Whitelisting AWS NAT Gateway IP Addresses
Yet again, I was deceived by the Amazon Web Services (AWS) console. Now it doesn't help that my notes never seem to marry up with the current state of the UI. This time the issue was with a small oversight on my part when looking at the NAT gateway list.
The task I set out to accomplish was whitelisting the IP address from our NAT
gateway over in another service. I went to the NAT gateway list, grabbed the
Primary public IPv4 address and punched it in.
After waiting impatiently for the third-party service to do whatever magic they needed to, things were finally working. Easy peasy. That is, until the next deploy. With a new batch of changes in QA to test, I was hit with new errors regarding a different IP address than the one I had added to the whitelist.
But, the NAT gateway has a static IP address, right? RIGHT? I was able to confirm that, but I was still blocked. After some head scratching and soul searching about whether or not I should hang up computers, it dawned on me.
Herp. Each subnet has its own IP address.
Derp. Each subnet's IP address would need to be whitelisted.

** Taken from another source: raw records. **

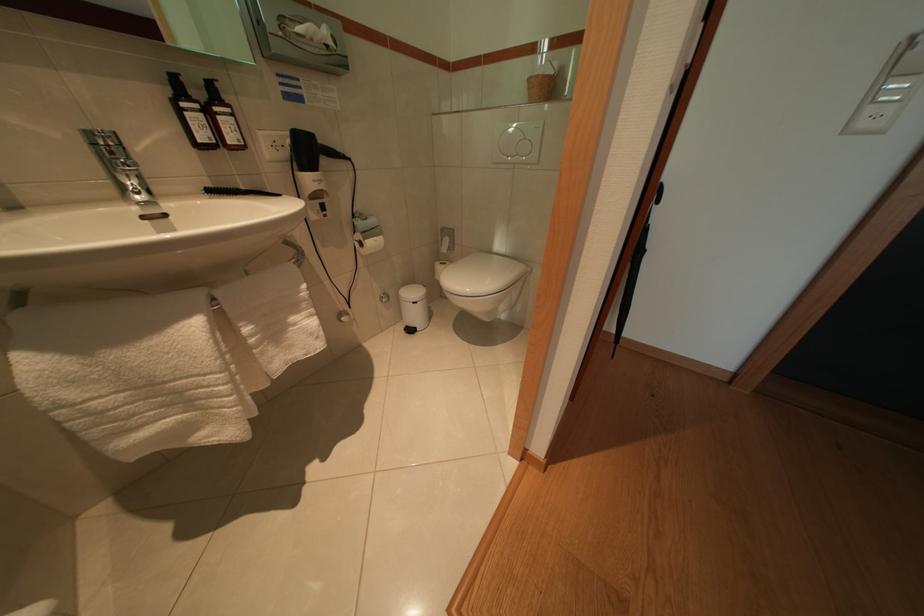
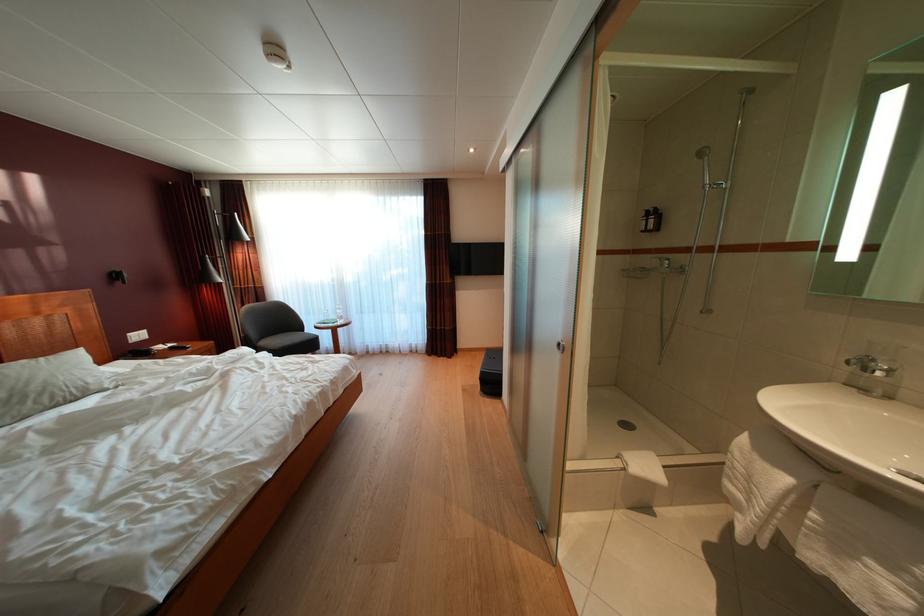
Find the pixel in the second image that matches the point at 284,339 in the first image.

(849, 554)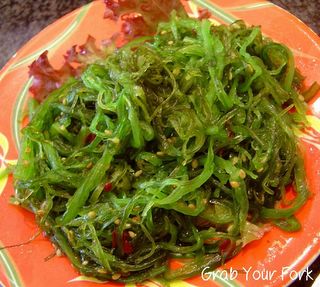
What are the coordinates of `corner` in the screenshot? It's located at (308, 9).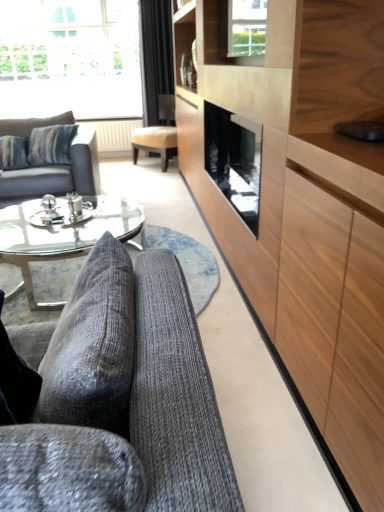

Clicking the NAT Gateway ID from the list takes you to a page that shows all
of the associated IP addresses. The word "primary" didn't quite click for me,
clearly.
With both IPs loaded into the other system, and another round of waiting impatiently, things all started to work again.
Of course, you don't need to worry about a second IP if you don't have a second subnet attached to the NAT gateway. Amazon's little VPC wizard creates 2 subnets by default, so most folks are probably in the same boat.
I'm just happy (and fortunate) this didn't turn into hours of slamming my head against the keyboard.